I have an issue where I want to connect a very old system (UNIX) to a new machine. This old machine logs in by scp using a hardcoded oldsystemaccess user and copies a file into a subdirectory of the new servers webroot /var/www/newserver/test/import. The new machine is running an Ubuntu 18 LAMP stack with no advanced configuration done to the apache, running as www-data in that same group.

On the new server, I added this user oldsystemaccess to the www-data group using sudo usermod -aG www-data oldsystemaccess and I changed the permissions on the directory to rwxrwxr-x with sudo chmod 775 /var/www/newserver/test/import. After this change, the file was successfully copied over to the new system.

Now the actual issue I am trying to fix: when the files are owned by oldsystemaccess my PHP scripts cannot read or handle the files properly and since I am unable to change the way the files are copied from the old server or run additional commands when they are I am looking for a way to change the files created in the directory import to be owned by www-data user and group on creation.

For now I added a crontab entry running chown -R www-data:www-data /var/www/newserver/test/import every minute but I feel like it is a really bad solution. I am looking for something like umask but for the file ownership.

  • Actually, I think the solution to the problem I am having is to make the files inside the directory accessible to the group by default. Something like superuser.com/questions/612771/…
    – siryx
    Dec 13, 2022 at 16:57
  • It may be even simpler than that. Read the man page for chmod and search for setuid.
    – Jim L.
    Dec 13, 2022 at 16:58
  • Yes, in theory that is exactly what I am looking for. After further reading I found out that the behaviour I desire is not commonly implemented on Linux for the setuid bit. But for setgid, it works; so maybe I can make something work with that. I will try to use an ACL when I'm back at my desk tomorrow.
    – siryx
    Dec 13, 2022 at 17:16
  • @JimL. setuid only works on binary executables. It’s not going to have any effect on php scripts, data files, or directories.
    – doneal24
    Dec 13, 2022 at 21:22
  • @doneal24 One applies the setuid bit to the directory. Per the man page: Directories with this bit set will force all files and sub-directories created in them to be owned by the directory owner and not by the uid of the creating process, if the underlying file system supports this feature: see chmod(2)
    – Jim L.
    Dec 13, 2022 at 21:28

1 Answer 1


On some systems (like FreeBSD if you believe Wikipedia), the setuid bit on a directory would have my desired behaviour (Link). But since it is not default behaviour on the Ubuntu I am running I found the solution for the problem I am having was the following:

Set the setgid bit using chmod so new files are owned by the www-data group.

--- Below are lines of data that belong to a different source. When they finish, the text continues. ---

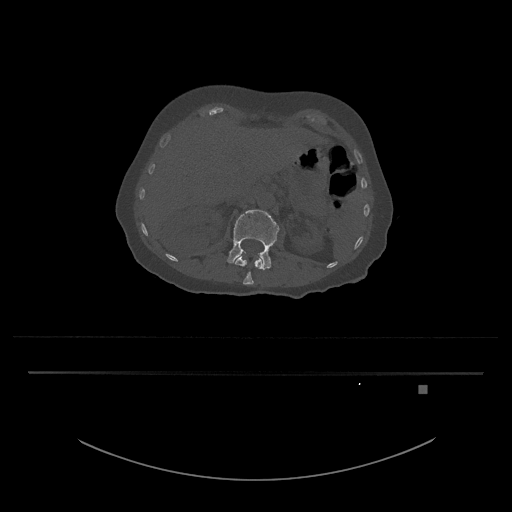
CT including the spine, one axial slice. Position 516 of 797 along the scan axis. Bone window (W 1800 / L 400 HU). 0.5 mm slice thickness. 512 × 512 image matrix, field of view 500 × 500 mm. Patient: female, 57 years. From the clinical record (not read from this slice): primary cancer: cervical.
Annotated regions visible in this slice (semi-automatic segmentation, software-assisted and operator-edited):
- L1 vertebra: box from (x=235, y=252) to (x=263, y=285) px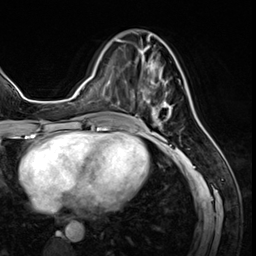
Breast MRI (dynamic contrast-enhanced), one axial slice. Slice 23 of 64 in the series (ordered by position). Cropped to one breast. Dynamic contrast-enhanced series, time point 2 of 8 at this slice position (early post-contrast). 3 T. TE 1.4 ms, TR 4.3 ms. 2.5 mm slice thickness. 256 × 256 image matrix, field of view 213 × 213 mm. Female patient.
Annotated regions visible in this slice (semi-automatic segmentation, software-assisted and operator-edited):
- enhancing-tissue mask used for the functional tumour volume (all voxels passing the contrast-enhancement thresholds inside the analysis volume; usually the tumour): bounding box (x1, y1, x2, y2) in pixels: (125, 41, 180, 127)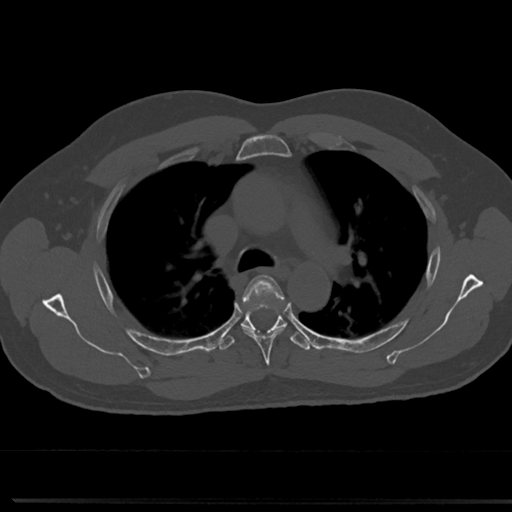
CT including the spine, one axial slice; position 525 of 817 along the scan axis; reconstruction kernel Br40s/3; 120 kVp; bone window (W 1800 / L 400 HU); 512 × 512 image matrix, field of view 355 × 355 mm. Male patient, age 61 years. From the clinical record (not read from this slice): primary cancer: prostate.
Outlined on this slice (semi-automatically segmented with operator editing):
- T4 vertebra: bounding box (x1, y1, x2, y2) in pixels: (238, 275, 289, 358)
- T5 vertebra: (241, 320, 307, 345)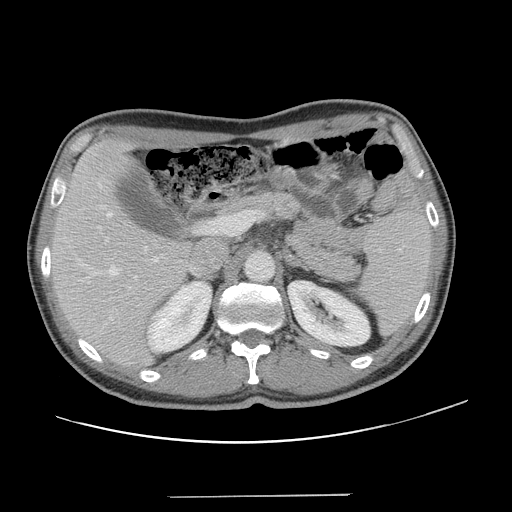
Contrast-enhanced abdominal CT, one axial slice. Position 81 of 131 along the scan axis. Intravenous contrast given. Soft-tissue window (W 400 / L 40 HU). 2.5 mm slice thickness. 512 × 512 image matrix, field of view 403 × 403 mm. Case-level facts recorded for this patient, not image findings: patient: male, age 66 years at operation; diagnosis: colorectal cancer liver metastases, imaged before liver resection; multiple liver metastases: no; largest metastasis: 2.5 cm; chemotherapy before resection: no.
Outlined on this slice (outlined manually by an expert reader):
- hepatic veins: bounding box [x1, y1, x2, y2] px = [94, 183, 137, 288]
- liver: [52, 141, 188, 365]
- planned liver remnant (the part of the liver to remain after resection): [52, 141, 188, 358]
- portal vein (with intrahepatic branches): [151, 221, 214, 263]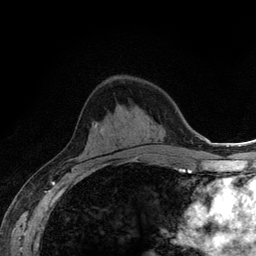
Breast MRI (dynamic contrast-enhanced), one axial slice; position 72 of 134 along the scan axis; cropped to one breast; dynamic contrast-enhanced series, time point 2 of 6 at this slice position (early post-contrast); 3 T; TE 2.8 ms, TR 7.8 ms; 1.2 mm slice thickness; 256 × 256 image matrix, field of view 170 × 170 mm. Female patient.
Outlined on this slice (semi-automatically segmented with operator editing):
- enhancing-tissue mask used for the functional tumour volume (all voxels passing the contrast-enhancement thresholds inside the analysis volume; usually the tumour): box from (x=164, y=150) to (x=167, y=152) px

sudo chmod 2775 /var/www/newserver/test/import

Apparently the script copying the files has an umask of 007 set, which caused files to be created with rwxrwx--- permissions, but I overlooked this when asking the question.

If you need the write-permission bit set on files inside the directory you can then set up an ACL to automatically make files writeable by the group that owns them:

sudo setfacl -d -m group:www-data:rwx /var/www/newserver/import

  • That looks like it should work. Note that with chmod 4775 you are actually setting the setuid bit, not the setgid bit. Since your oldsystemaccess user is in the www-data group and the directory /var/www/newserver/test/import is group-writeable, I don't think anything else is necessary. Try removing that ACL and using just the chmod 4775 ... and it may still work. If the files created aren't group-readable, then your ACL might be needed, or an adjustment of the oldsystemaccess user's umask value would fix that, also. umask 22, for instance, rather than say, umask 77
    – Jim L.
    Dec 13, 2022 at 21:46
  • Come to think of it, if the oldsystemaccess user's primary group is www-data, and if the /var/www/newserver/import directory is group-writeable, chmod 775, and if oldsystemaccess has an effective umask 22, then neither the ACL nor the setuid will be necessary. At that point, the user will have write permission to the directory, files created will be owned oldsystemaccess:www-data and file perms will be 644.
    – Jim L.
    Dec 13, 2022 at 22:27
  • Even without the primary group changed it now apparently works.. file ownership is oldsystemaccess:oldsystemaccess and yet PHP is now able to edit, move and delete the files. I'm confused.